RQ 2 – Acceptance and rejection
Overall, 83.8 % of APRs are merged, compared with 91.0 % of HPRs. Rejections are primarily driven by project‑specific context—alternative solutions, oversized PRs, or misalignment with repository conventions—rather than intrinsic code defects. This suggests that the primary barrier to adoption is not AI quality per se, but the need for the PR to fit the maintainers’ workflow and standards.
RQ 3 – Merged without revision
Among merged PRs, 54.9 % of APRs are accepted “as‑is,” a proportion statistically indistinguishable from the 58.5 % observed for HPRs. When revisions are required, the additional effort (measured by number of extra commits, lines of code changed, and files touched) does not differ significantly between APRs and HPRs. Thus, human reviewers do not expend substantially more work to clean up agent‑generated changes.

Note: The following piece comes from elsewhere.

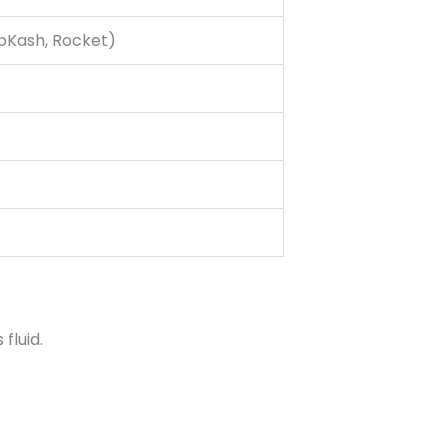
(bKash, Rocket)
fluid.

RQ 4 – Types of required revisions
For the 45.1 % of APRs that needed post‑acceptance changes, the most common revision categories are bug fixes (47.7 %), documentation updates (29.0 %), refactoring (27.1 %), and style improvements (23.4 %). These findings highlight that while agents can produce syntactically correct code, they still miss subtle logical errors and project‑specific style or documentation conventions, underscoring the necessity of human oversight.
Implications
The study demonstrates that autonomous AI agents can produce pull requests that are largely acceptable to real‑world maintainers, especially for tasks that are repetitive, well‑structured, or non‑functional in nature. The comparable merge‑without‑revision rates suggest that agent‑generated code can reach a quality level close to human contributions. However, the need for human‑driven bug fixes and contextual adjustments indicates that a fully autonomous pipeline is not yet viable; a hybrid workflow where agents handle boilerplate or routine changes while humans perform final validation appears optimal.
Threats to validity
Key limitations include reliance on a single agentic tool (Claude Code), which may not represent the broader class of LLM‑based agents; the string‑based PR identification method could miss unmarked agentic PRs; and the focus on open‑source repositories may limit generalizability to corporate or proprietary codebases with different governance models.
Future work
The authors propose extending the analysis to multiple LLM agents (e.g., GitHub Copilot, OpenAI’s Code Interpreter) and to private enterprise repositories. They also suggest developing automated quality metrics (e.g., static analysis, test coverage) to quantitatively assess the incremental value of human revisions, and exploring how to better integrate agents into CI/CD pipelines to reduce the manual review burden.
In sum, the paper provides robust empirical evidence that agentic coding tools are already useful in practice, achieving high acceptance rates and modest revision overhead, while also clarifying the boundaries where human expertise remains indispensable.